▶ **Assignment**: Exactly reproduce the line that contains "14. TRADICIONALNA SALAMIADA 2014" and all lines after it in the entries below, through the very last line.
#### Records supplied ####
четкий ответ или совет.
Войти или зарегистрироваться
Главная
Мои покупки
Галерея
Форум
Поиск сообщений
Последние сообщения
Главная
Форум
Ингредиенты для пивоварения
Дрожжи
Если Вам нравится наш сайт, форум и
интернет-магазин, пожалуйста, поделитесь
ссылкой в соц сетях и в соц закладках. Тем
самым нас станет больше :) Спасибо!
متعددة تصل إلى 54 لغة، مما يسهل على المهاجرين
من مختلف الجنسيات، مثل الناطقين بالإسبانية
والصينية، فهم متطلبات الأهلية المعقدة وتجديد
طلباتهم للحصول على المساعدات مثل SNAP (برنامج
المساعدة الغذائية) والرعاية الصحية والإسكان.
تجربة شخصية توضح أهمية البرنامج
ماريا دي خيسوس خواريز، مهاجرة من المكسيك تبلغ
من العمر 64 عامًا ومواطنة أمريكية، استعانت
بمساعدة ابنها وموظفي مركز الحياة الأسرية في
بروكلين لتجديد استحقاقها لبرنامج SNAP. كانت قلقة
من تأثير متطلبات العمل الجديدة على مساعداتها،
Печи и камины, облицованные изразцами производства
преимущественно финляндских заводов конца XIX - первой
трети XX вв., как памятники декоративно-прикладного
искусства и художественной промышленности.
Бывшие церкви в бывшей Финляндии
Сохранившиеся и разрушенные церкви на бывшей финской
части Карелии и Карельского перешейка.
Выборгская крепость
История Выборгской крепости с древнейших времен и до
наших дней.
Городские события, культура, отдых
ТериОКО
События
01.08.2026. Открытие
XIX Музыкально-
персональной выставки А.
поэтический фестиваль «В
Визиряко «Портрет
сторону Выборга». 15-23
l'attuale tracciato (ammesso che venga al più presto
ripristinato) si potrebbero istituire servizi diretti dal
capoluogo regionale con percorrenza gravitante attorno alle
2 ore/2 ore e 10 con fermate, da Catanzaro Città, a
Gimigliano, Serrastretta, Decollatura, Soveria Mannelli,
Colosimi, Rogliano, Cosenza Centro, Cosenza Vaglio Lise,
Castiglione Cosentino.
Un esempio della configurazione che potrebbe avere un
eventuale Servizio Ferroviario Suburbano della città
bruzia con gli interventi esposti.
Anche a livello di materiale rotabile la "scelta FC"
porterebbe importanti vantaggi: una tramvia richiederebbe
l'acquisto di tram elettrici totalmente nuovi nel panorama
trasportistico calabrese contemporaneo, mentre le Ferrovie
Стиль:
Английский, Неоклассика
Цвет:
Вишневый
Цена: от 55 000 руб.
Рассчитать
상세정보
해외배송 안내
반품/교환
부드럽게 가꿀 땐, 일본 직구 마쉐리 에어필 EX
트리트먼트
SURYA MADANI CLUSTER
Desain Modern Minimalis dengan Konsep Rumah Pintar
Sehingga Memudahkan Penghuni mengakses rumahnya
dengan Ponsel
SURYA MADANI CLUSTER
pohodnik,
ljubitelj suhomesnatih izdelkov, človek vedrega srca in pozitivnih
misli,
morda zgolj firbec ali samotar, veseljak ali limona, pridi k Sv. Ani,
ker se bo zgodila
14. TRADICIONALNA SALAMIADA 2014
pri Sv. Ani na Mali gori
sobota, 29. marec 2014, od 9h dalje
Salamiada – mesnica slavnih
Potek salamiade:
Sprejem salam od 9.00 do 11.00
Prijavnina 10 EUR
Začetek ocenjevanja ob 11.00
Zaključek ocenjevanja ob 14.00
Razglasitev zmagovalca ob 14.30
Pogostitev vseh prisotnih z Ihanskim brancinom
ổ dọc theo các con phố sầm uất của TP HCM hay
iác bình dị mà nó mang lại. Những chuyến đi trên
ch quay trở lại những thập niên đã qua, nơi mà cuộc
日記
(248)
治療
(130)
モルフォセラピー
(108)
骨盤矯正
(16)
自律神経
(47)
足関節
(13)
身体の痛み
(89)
####
▶ **Finished exercise**:
14. TRADICIONALNA SALAMIADA 2014
pri Sv. Ani na Mali gori
sobota, 29. marec 2014, od 9h dalje
Salamiada – mesnica slavnih
Potek salamiade:
Sprejem salam od 9.00 do 11.00
Prijavnina 10 EUR
Začetek ocenjevanja ob 11.00
Zaključek ocenjevanja ob 14.00
Razglasitev zmagovalca ob 14.30
Pogostitev vseh prisotnih z Ihanskim brancinom
ổ dọc theo các con phố sầm uất của TP HCM hay
iác bình dị mà nó mang lại. Những chuyến đi trên
ch quay trở lại những thập niên đã qua, nơi mà cuộc
日記
(248)
治療
(130)
モルフォセラピー
(108)
骨盤矯正
(16)
自律神経
(47)
足関節
(13)
身体の痛み
(89)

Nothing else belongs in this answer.